Nonetheless, it’s the ground where Bobby Moore played out the bulk of his career, where great European nights were housed, where Clyde Best made an early stand for black footballers.
Boleyn Ground Memories
Nor, lest we sanitise things too much, should we forget that it was also a raw, visceral, sometimes brutally frightening bearpit of a ground in keeping with the fact that it was at the heart of territory once patrolled by the Krays and their ilk.
Like most of football, the Boleyn was life in the round, the good, the bad, the ugly. All of that deserves to be remembered, for they are the slivers of life’s flame that burn most brightly for so many of us, the embers on which we warm ourselves in cold, wintry nights.

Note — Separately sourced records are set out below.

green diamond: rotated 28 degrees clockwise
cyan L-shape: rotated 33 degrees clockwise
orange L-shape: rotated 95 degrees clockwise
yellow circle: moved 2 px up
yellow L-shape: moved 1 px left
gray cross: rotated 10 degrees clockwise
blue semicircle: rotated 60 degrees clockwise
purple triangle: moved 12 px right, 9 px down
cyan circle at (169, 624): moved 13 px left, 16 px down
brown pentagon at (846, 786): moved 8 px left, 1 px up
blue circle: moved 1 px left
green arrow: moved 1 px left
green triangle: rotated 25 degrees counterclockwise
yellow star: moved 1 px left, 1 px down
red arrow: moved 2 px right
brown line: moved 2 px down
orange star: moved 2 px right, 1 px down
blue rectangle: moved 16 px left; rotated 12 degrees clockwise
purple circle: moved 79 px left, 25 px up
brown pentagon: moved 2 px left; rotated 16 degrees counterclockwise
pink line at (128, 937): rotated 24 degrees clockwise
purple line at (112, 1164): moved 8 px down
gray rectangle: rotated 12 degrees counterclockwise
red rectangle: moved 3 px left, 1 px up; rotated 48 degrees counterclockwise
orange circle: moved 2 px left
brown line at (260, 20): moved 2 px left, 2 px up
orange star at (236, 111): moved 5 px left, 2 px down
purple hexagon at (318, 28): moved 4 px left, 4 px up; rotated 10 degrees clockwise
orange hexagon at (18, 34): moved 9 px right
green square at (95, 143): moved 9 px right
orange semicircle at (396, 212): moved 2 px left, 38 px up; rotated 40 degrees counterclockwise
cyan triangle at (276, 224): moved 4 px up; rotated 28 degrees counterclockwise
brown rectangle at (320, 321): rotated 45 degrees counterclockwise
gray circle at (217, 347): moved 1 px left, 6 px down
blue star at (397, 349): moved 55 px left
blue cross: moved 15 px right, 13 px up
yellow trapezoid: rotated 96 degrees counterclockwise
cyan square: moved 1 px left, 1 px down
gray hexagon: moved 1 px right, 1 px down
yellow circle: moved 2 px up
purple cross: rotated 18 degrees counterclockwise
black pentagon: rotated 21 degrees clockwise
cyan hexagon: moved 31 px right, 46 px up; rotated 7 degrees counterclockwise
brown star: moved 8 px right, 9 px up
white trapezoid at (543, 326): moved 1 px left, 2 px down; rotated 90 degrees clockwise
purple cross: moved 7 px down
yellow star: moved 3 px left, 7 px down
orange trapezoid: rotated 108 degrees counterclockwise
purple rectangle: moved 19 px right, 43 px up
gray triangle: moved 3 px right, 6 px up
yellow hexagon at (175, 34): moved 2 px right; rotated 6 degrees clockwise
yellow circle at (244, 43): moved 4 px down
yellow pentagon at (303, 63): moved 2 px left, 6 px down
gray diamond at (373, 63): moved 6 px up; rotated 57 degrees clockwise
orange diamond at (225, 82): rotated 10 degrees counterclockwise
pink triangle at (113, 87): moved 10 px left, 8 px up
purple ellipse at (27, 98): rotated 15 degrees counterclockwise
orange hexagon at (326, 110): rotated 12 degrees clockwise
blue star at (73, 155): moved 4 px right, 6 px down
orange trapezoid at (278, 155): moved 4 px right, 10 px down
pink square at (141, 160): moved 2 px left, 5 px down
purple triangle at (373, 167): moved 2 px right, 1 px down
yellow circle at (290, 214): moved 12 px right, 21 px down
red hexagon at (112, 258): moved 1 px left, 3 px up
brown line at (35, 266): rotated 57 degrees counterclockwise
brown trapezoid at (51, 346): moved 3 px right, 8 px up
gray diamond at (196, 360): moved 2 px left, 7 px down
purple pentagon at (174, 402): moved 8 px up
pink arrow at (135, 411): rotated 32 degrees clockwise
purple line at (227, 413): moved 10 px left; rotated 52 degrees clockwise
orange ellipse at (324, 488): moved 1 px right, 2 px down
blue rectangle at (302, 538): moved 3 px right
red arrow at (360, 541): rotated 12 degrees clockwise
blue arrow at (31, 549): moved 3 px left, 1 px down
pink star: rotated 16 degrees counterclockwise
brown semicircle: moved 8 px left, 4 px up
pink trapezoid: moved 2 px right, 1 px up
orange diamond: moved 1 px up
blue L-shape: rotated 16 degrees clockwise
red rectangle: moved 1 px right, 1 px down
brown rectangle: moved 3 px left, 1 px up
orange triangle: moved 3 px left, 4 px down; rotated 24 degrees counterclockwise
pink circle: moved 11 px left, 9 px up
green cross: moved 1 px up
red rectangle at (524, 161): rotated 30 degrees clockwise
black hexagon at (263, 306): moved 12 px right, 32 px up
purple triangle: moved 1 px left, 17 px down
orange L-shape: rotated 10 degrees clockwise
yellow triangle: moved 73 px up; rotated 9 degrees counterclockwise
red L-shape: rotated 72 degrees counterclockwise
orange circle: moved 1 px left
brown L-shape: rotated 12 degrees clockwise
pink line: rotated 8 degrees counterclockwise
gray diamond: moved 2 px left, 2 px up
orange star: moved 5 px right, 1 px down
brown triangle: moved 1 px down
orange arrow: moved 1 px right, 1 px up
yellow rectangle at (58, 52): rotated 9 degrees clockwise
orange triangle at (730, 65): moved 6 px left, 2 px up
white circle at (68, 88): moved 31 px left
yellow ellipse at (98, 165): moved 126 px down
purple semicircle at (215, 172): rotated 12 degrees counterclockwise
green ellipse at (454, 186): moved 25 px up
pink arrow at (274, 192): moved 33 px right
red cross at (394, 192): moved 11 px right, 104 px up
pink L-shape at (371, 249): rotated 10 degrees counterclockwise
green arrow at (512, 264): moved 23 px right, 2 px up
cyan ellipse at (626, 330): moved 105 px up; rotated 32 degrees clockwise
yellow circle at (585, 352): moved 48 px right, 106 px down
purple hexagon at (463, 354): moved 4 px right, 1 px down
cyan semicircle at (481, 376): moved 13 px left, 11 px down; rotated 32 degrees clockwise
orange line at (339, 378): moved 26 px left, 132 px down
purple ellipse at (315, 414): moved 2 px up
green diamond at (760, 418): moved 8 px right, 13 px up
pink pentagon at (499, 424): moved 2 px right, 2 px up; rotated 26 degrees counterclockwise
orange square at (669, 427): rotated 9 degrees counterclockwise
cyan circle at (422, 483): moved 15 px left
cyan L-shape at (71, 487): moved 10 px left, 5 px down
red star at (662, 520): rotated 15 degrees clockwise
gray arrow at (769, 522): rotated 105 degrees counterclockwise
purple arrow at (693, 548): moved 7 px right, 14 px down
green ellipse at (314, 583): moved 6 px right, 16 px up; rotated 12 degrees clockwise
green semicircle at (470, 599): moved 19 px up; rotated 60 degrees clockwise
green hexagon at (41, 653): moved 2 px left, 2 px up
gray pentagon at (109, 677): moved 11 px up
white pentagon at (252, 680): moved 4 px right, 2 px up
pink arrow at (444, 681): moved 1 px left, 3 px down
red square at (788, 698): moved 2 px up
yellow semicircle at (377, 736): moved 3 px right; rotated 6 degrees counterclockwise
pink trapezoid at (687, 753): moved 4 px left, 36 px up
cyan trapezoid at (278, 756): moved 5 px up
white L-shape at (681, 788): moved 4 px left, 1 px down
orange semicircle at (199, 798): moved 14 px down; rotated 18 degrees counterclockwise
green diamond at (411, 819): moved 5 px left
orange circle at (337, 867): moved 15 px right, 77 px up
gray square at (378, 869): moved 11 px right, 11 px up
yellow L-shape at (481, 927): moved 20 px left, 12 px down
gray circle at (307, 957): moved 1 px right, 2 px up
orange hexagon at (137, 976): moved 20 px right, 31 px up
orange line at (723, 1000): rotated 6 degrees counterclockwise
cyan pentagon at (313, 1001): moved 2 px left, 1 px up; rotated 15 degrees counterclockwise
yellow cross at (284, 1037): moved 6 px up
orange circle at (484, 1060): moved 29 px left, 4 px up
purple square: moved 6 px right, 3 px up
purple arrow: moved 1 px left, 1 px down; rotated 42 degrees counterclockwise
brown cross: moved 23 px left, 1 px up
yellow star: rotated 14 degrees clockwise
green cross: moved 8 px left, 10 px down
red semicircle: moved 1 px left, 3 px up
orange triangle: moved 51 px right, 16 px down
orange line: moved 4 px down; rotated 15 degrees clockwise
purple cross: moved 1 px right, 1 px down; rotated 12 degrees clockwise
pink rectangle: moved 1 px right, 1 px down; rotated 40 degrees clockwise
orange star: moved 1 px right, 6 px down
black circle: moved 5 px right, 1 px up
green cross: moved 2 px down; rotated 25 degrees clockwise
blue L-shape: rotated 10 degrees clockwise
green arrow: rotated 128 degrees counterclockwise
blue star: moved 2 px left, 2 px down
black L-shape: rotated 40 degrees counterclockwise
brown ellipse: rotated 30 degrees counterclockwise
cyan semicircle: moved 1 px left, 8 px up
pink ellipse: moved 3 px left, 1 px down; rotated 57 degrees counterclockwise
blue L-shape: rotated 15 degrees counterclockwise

That in itself is an issue that is confronting football in this country, yet one to which the game has not yet awoken. In the past, catching memories was a haphazard business, often restricted by the length of a newspaper column, a radio report, an occasional magazine article, the odd book.
New World Order
We are living in a different world now. One where the infinite inventory of the internet means that recording matters for posterity. It’s suddenly not just possible but essential. For the paradox is that while this century is the most commented upon, filmed, spoken and written about in human history – and football has cornered a disproportionate amount of that sound and fury – just you go out there and try and find it.
Swathes of information are being generated, guzzled, and then are falling into black holes, never to be seen again. More than, far, far worse than that, while we are downloading files.Just who is downloading us?
When the Great Football Fan in the Sky gathers us up to take our place in the heavenly stadium, we take all those memories with us, never to be stirred again. Why aren’t we recording them? Why aren’t we interviewing every soul who pulled on a football shirt while we can?
Use that smartphone for its smartest purpose. Recording your dad, your granny, your brother, talking football. Ask them who they saw, where they went, what it was like? Think on. It’s later than you think.